The current study was limited by the method of randomization. Ideally, the
envelopes containing the implant allocation should have been opened just
before scrubbing. The implant choice was already known before the subjects
were recruited, which might have led to bias in terms of patient selection and
surgeon preference. Hence, we limited the study to operations that had been
performed by two experienced surgeons. In nearly all cases, the surgeons
reported the same amount of ease or difficulty with both implants.
Another problem associated with the present study was related to the
radiographic evaluation.
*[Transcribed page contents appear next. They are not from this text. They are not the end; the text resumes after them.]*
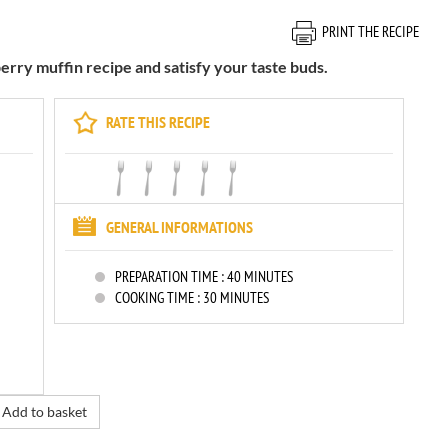
PRINT THE RECIPE
erry muffin recipe and satisfy your taste buds.
RATE THIS RECIPE
GENERAL INFORMATIONS
PREPARATION TIME :
40 MINUTES
COOKING TIME :
30 MINUTES
Add to basket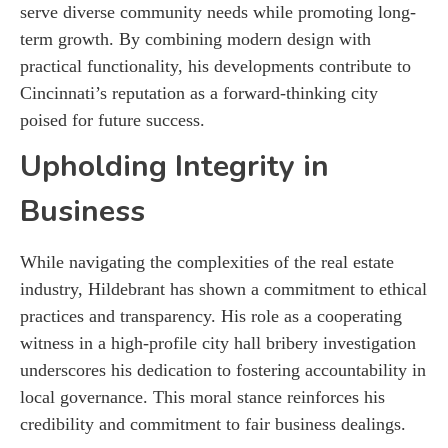
serve diverse community needs while promoting long-
term growth. By combining modern design with
practical functionality, his developments contribute to
Cincinnati’s reputation as a forward-thinking city
poised for future success.
Upholding Integrity in
Business
While navigating the complexities of the real estate
industry, Hildebrant has shown a commitment to ethical
practices and transparency. His role as a cooperating
witness in a high-profile city hall bribery investigation
underscores his dedication to fostering accountability in
local governance. This moral stance reinforces his
credibility and commitment to fair business dealings.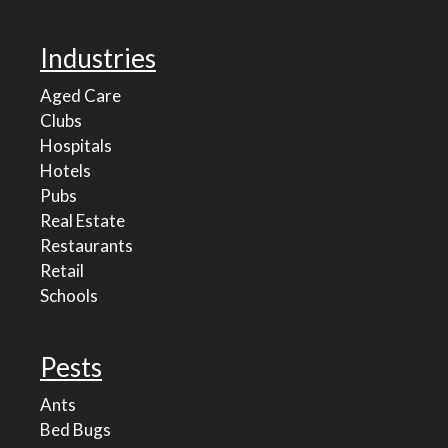
Industries
Aged Care
Clubs
Hospitals
Hotels
Pubs
Real Estate
Restaurants
Retail
Schools
Pests
Ants
Bed Bugs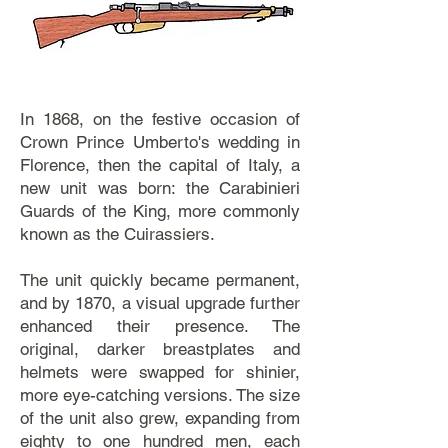
In 1868, on the festive occasion of
Crown Prince Umberto's wedding in
Florence, then the capital of Italy, a
new unit was born: the Carabinieri
Guards of the King, more commonly
known as the Cuirassiers.
The unit quickly became permanent,
and by 1870, a visual upgrade further
enhanced their presence. The
original, darker breastplates and
helmets were swapped for shinier,
more eye-catching versions. The size
of the unit also grew, expanding from
eighty to one hundred men, each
During the assessment of bone union, the fracture gap
may be unnoticeable even immediately after surgery, especially in patients
with an anatomical reduction. Moreover, in some views, the implant may cover
up a wide portion of the bone, making interpretation more difficult.
Nevertheless, we reviewed all of the radiographs and attempted to assess bone
union. The interpretation of reduction quality and callus formation, even by
an independent observer, is also subject to bias as the type of implant is
evident on the radiographs.
Finally, we believe that a fair comparison between the two devices in terms
of union and outcome measures cannot be made without comparing each AO
fracture subgroup. The number of cases in our study, however, did not support
this analysis. Clearly, a more definitive conclusion would necessitate a
multicentered trial involving a large series of patients. We conclude that,
with the number of patients studied, these two implants appear to be equally
effective for the surgical treatment of diaphyseal forearm fractures.